### Aim of the exercise
In the listing below, print without any change every line from the one containing "family: Chloropidae" through the end of the listing, including both of those lines.

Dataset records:
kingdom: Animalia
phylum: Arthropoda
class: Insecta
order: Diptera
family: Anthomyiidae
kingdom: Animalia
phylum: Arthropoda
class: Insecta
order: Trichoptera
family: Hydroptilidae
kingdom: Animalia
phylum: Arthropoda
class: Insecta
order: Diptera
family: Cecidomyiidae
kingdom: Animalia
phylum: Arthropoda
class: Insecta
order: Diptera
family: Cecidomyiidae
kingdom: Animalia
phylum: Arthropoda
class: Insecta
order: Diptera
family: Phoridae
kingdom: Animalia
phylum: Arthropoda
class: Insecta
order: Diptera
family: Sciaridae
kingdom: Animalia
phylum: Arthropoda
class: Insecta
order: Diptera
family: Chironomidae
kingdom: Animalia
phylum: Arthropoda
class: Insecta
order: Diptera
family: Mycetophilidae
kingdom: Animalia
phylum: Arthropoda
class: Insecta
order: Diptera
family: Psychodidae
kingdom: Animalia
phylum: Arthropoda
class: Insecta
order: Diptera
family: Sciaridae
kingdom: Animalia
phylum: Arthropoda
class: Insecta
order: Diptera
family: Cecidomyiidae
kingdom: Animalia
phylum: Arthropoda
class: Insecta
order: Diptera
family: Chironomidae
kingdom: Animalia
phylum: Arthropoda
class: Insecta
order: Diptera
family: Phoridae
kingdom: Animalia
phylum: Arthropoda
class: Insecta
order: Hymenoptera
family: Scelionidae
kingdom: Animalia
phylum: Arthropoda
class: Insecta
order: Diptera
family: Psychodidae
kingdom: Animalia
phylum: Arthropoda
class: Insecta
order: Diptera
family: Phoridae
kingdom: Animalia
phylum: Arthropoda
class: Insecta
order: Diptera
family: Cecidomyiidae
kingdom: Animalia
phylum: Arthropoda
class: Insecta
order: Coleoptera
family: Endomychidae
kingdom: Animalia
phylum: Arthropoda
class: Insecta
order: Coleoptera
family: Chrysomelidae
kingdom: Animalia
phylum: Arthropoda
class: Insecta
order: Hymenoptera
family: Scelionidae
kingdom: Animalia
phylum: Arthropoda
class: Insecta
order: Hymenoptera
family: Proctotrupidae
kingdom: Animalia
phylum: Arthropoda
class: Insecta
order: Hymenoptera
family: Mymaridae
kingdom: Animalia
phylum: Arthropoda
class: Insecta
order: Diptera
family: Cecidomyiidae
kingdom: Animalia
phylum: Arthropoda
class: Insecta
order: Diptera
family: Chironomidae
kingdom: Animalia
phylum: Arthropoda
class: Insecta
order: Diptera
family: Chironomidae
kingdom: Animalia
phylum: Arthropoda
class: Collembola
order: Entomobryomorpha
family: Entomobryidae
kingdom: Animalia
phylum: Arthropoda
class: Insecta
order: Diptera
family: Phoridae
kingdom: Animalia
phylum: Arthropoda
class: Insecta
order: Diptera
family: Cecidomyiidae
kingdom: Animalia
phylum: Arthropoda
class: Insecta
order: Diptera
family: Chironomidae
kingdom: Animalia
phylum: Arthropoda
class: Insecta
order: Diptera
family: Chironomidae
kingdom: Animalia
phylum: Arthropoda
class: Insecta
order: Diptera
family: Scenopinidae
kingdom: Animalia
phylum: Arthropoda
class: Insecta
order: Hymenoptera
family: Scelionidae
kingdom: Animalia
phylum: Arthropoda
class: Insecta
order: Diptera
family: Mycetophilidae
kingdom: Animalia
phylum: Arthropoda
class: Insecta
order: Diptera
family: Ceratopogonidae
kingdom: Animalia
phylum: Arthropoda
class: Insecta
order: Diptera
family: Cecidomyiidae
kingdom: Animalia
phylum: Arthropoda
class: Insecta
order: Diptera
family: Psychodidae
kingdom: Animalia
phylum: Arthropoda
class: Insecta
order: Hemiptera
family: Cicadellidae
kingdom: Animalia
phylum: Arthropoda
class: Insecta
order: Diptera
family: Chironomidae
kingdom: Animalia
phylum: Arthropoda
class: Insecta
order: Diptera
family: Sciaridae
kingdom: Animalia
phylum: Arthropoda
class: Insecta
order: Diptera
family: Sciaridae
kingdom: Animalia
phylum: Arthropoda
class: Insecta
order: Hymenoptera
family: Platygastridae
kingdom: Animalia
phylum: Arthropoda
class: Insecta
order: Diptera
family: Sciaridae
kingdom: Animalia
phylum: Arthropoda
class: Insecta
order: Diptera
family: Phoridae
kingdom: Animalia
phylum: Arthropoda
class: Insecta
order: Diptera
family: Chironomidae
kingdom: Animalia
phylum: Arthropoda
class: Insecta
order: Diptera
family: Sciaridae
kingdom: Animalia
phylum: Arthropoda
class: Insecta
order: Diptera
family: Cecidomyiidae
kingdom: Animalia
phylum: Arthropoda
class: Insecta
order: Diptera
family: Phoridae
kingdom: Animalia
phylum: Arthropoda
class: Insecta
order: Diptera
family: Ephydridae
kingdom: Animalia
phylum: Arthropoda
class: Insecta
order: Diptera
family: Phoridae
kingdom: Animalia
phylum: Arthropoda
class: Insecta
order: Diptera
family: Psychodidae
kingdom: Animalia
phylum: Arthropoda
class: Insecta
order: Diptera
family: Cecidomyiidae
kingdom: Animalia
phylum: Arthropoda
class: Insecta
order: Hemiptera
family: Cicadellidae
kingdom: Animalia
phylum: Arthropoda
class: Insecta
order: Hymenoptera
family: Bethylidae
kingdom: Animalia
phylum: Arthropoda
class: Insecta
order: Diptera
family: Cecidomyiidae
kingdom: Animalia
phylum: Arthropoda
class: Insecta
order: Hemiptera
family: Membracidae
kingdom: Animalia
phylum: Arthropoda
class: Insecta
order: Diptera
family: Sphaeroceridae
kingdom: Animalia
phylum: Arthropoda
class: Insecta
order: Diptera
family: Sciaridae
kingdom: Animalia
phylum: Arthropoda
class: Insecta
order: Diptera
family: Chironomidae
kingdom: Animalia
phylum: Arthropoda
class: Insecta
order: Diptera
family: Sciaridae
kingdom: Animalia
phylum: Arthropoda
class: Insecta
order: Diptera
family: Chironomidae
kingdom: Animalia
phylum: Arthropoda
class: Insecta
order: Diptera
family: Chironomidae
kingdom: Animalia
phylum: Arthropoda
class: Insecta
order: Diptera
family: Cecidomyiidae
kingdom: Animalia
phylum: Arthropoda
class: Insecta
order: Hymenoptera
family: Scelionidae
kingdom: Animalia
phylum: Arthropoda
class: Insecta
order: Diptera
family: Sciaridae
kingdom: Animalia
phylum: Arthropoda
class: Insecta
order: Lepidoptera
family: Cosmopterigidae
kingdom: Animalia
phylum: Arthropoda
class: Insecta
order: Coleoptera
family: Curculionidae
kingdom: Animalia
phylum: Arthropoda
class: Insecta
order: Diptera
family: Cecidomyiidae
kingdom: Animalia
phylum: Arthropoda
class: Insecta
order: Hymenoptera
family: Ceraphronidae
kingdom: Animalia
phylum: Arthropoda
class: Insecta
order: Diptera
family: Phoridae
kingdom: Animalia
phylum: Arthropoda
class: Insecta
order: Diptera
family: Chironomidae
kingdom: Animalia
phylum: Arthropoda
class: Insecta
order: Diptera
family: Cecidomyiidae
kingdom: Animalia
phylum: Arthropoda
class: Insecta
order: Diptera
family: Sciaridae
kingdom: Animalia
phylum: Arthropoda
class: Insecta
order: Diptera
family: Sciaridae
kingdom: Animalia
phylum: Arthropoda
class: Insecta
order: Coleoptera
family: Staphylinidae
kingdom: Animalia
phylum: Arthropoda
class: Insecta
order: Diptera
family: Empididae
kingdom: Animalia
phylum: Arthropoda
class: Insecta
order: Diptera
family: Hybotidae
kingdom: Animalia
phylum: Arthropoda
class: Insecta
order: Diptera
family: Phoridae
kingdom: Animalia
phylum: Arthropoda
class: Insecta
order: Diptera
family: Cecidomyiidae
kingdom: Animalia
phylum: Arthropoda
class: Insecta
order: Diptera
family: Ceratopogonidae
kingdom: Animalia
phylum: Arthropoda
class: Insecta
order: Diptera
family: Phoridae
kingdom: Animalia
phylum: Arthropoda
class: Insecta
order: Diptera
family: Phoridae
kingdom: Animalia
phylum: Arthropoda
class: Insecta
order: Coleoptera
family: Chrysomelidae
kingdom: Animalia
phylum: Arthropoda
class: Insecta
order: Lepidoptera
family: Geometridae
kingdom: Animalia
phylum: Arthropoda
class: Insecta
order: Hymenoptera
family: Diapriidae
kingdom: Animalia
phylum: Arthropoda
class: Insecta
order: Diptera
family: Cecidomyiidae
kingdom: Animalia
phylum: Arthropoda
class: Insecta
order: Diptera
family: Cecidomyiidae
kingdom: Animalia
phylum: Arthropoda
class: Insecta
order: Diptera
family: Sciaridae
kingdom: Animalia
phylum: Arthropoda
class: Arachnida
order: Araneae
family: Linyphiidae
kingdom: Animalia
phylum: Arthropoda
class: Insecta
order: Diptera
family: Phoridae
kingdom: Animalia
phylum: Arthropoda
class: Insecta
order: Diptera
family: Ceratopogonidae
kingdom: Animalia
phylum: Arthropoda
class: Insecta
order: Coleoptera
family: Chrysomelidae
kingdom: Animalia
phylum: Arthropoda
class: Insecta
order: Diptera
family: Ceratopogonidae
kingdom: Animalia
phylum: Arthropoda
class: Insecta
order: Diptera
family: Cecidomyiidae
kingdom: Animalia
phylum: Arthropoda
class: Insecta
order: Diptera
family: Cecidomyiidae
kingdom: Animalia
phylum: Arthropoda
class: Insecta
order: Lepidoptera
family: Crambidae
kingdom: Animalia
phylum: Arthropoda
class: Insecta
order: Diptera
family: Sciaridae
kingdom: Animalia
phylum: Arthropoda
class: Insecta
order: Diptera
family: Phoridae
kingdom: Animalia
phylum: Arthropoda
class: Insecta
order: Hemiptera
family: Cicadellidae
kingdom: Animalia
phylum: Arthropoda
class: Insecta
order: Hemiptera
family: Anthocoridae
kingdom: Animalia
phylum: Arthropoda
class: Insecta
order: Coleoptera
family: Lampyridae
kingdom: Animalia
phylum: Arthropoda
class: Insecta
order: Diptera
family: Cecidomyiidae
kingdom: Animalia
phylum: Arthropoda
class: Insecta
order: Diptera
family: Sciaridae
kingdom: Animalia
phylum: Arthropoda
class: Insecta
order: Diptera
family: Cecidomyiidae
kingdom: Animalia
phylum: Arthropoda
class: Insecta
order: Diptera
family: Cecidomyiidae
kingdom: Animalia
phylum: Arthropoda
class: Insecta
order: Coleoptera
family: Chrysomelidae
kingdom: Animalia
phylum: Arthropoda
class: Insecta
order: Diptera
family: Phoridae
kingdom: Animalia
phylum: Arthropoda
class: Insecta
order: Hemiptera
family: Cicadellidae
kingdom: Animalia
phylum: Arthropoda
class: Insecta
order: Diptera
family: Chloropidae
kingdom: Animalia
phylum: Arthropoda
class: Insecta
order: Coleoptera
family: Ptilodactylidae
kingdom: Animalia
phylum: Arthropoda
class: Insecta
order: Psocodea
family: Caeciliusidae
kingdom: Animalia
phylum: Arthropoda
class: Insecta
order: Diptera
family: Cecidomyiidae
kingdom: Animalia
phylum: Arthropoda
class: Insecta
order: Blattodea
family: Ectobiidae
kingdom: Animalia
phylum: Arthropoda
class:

### Solution to this exercise
family: Chloropidae
kingdom: Animalia
phylum: Arthropoda
class: Insecta
order: Coleoptera
family: Ptilodactylidae
kingdom: Animalia
phylum: Arthropoda
class: Insecta
order: Psocodea
family: Caeciliusidae
kingdom: Animalia
phylum: Arthropoda
class: Insecta
order: Diptera
family: Cecidomyiidae
kingdom: Animalia
phylum: Arthropoda
class: Insecta
order: Blattodea
family: Ectobiidae
kingdom: Animalia
phylum: Arthropoda
class:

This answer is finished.